Still migrating mountain car to RL-Studio and year 1 phd formalization (Month 13 - First half)

2 minute read

The goals of this month are:

  • enroll in the doctoral program for the second year and pay the fees.
  • Propperly share the robot mesh implementation and videos both in github (via pull request) and slack (via forum posting)
  • write the first prototype of the investigation plan which will be followed during the following years to accomplish the final thesis.
  • progress with mountain car problem migration to RL-Studio 0.1.0.

The enrollment and fees payment was accomplished.

The robot mesh implementation in rl-studio was shared with the teammates both in github and slack

Regarding the investigation plan, it was written and can be found in the URJC platform. The overall idea is the following:

  • Year 1: Study of the state of the art for the problem of automatic robot behavior. In-depth study of current deep learning and reinforcement learning techniques to have a clear basis on which to develop the research. Creation of an objective measurement tool to evaluate the developed solutions. First experiments with constrained circuits and solutions based on classical reinforcement learning for a mobile terrestrial robot.

  • 2nd Year: Implementation in a complex simulated environment of classical reinforcement learning and deep learning algorithms to solve basic practical problems that will allow to gather a number of techniques that will provide the PhD student with the necessary tools to tackle complex problems. It will also contribute to the development of the tool to provide it with the necessary power to facilitate the implementation of these complex problems that will be addressed in the coming years.

  • Year 3: Development of solutions combining deep learning and reinforcement learning to provide robustness to the robot for the previously developed environments and formalization of the solved problems in order to serve as a basis for solving future problems and to clearly illustrate the work done so that it can be used for teaching purposes.

  • 4th Year: Application of what has been previously learned to real environments, with real physical robots and resolution of more complex problems in simulators.

  • Year 5: Continuation of research of complex solutions transferred to real mobile robots after extraction of knowledge in simulation and application of the lessons learned to real environments that have a utility for the end user

That said, this plan is likely to be modified and extended in the future.

Regarding the mountain car adaptation/migration, the following actions has been performed:

  • Create new environment simpler and feasibler trying to make the algorithm able to solve it before analysing what has to be done to solve the more compmlex one.

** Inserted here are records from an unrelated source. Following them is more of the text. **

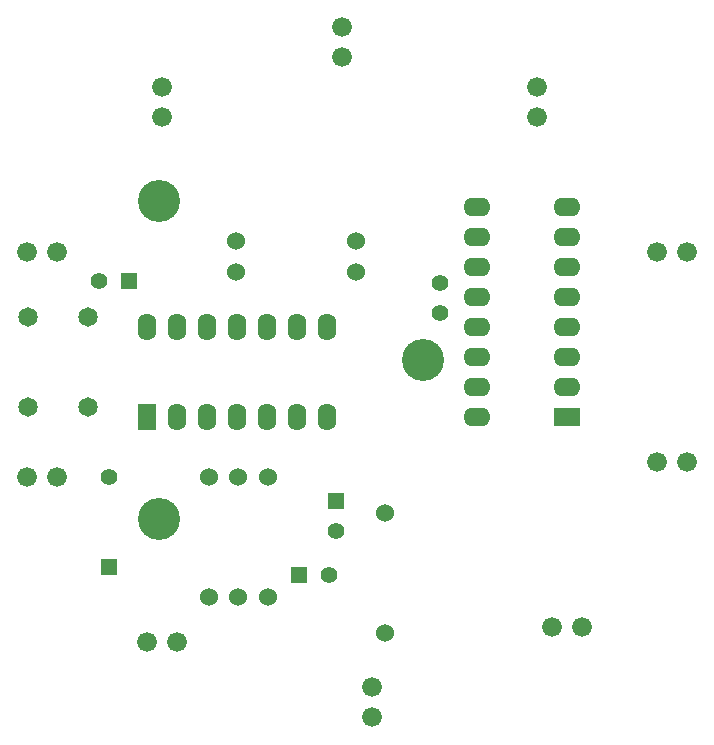
<source format=gbs>
%FSLAX34Y34*%
G04 Gerber Fmt 3.4, Leading zero omitted, Abs format*
G04 (created by PCBNEW (2013-11-12 BZR 4462)-product) date 11/16/2013 2:36:54 PM*
%MOIN*%
G01*
G70*
G90*
G04 APERTURE LIST*
%ADD10C,0.005906*%
%ADD11C,0.140000*%
%ADD12C,0.060000*%
%ADD13C,0.066000*%
%ADD14R,0.090000X0.062000*%
%ADD15O,0.090000X0.062000*%
%ADD16R,0.062000X0.090000*%
%ADD17O,0.062000X0.090000*%
%ADD18R,0.055000X0.055000*%
%ADD19C,0.055000*%
%ADD20C,0.065000*%
G04 APERTURE END LIST*
G54D10*
G54D11*
X47900Y-27905D03*
X56695Y-22600D03*
X47895Y-17290D03*
G54D12*
X51540Y-26490D03*
X51540Y-30490D03*
X50465Y-19670D03*
X54465Y-19670D03*
X49580Y-30490D03*
X49580Y-26490D03*
X50550Y-30480D03*
X50550Y-26480D03*
X50465Y-18620D03*
X54465Y-18620D03*
X55425Y-27685D03*
X55425Y-31685D03*
G54D13*
X61000Y-31500D03*
X62000Y-31500D03*
X64500Y-26000D03*
X65500Y-26000D03*
X64500Y-19000D03*
X65500Y-19000D03*
X60500Y-14500D03*
X60500Y-13500D03*
X54000Y-12500D03*
X54000Y-11500D03*
X48000Y-14500D03*
X48000Y-13500D03*
X44500Y-19000D03*
X43500Y-19000D03*
X44500Y-26500D03*
X43500Y-26500D03*
X48500Y-32000D03*
X47500Y-32000D03*
X55000Y-33500D03*
X55000Y-34500D03*
G54D14*
X61500Y-24500D03*
G54D15*
X61500Y-23500D03*
X61500Y-22500D03*
X61500Y-21500D03*
X61500Y-20500D03*
X61500Y-19500D03*
X61500Y-18500D03*
X61500Y-17500D03*
X58500Y-17500D03*
X58500Y-18500D03*
X58500Y-19500D03*
X58500Y-20500D03*
X58500Y-21500D03*
X58500Y-22500D03*
X58500Y-23500D03*
X58500Y-24500D03*
G54D16*
X47500Y-24500D03*
G54D17*
X48500Y-24500D03*
X49500Y-24500D03*
X50500Y-24500D03*
X51500Y-24500D03*
X52500Y-24500D03*
X53500Y-24500D03*
X53500Y-21500D03*
X52500Y-21500D03*
X51500Y-21500D03*
X50500Y-21500D03*
X49500Y-21500D03*
X48500Y-21500D03*
X47500Y-21500D03*
G54D18*
X46230Y-29480D03*
G54D19*
X46230Y-26480D03*
X57285Y-20010D03*
X57285Y-21010D03*
G54D18*
X53805Y-27280D03*
G54D19*
X53805Y-28280D03*
G54D18*
X52585Y-29760D03*
G54D19*
X53585Y-29760D03*
G54D18*
X46910Y-19950D03*
G54D19*
X45910Y-19950D03*
G54D20*
X45520Y-24145D03*
X43520Y-24145D03*
X45520Y-21145D03*
X43520Y-21145D03*
M02*

</source>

  • Include a statistics display after the 2 hours trainig to enable the algorithm monitoring and the subsequent analysis of what is and what is not working as expected.

  • Some minor fixes to the qlearning implementation (still insufficient)

Lectures

The following lecture was useful to understand some concepts abut pickle files, used in RL-Studio.

Additionally, find below a forum were pull requests are explained and was useful to propperly share material with the teammates

  • how to create a pull request in github. Note that in RL-Studio team, this procedure also includes creating an incidence in the original repository and making the pull request from a branch named with this incidence id in the forked/cloned repository.

Lab work

  • This week, the laboratory work consisted of keeping implementing the adapted/migrated to Rl-Studio mountain-car problem. No consistent results yet.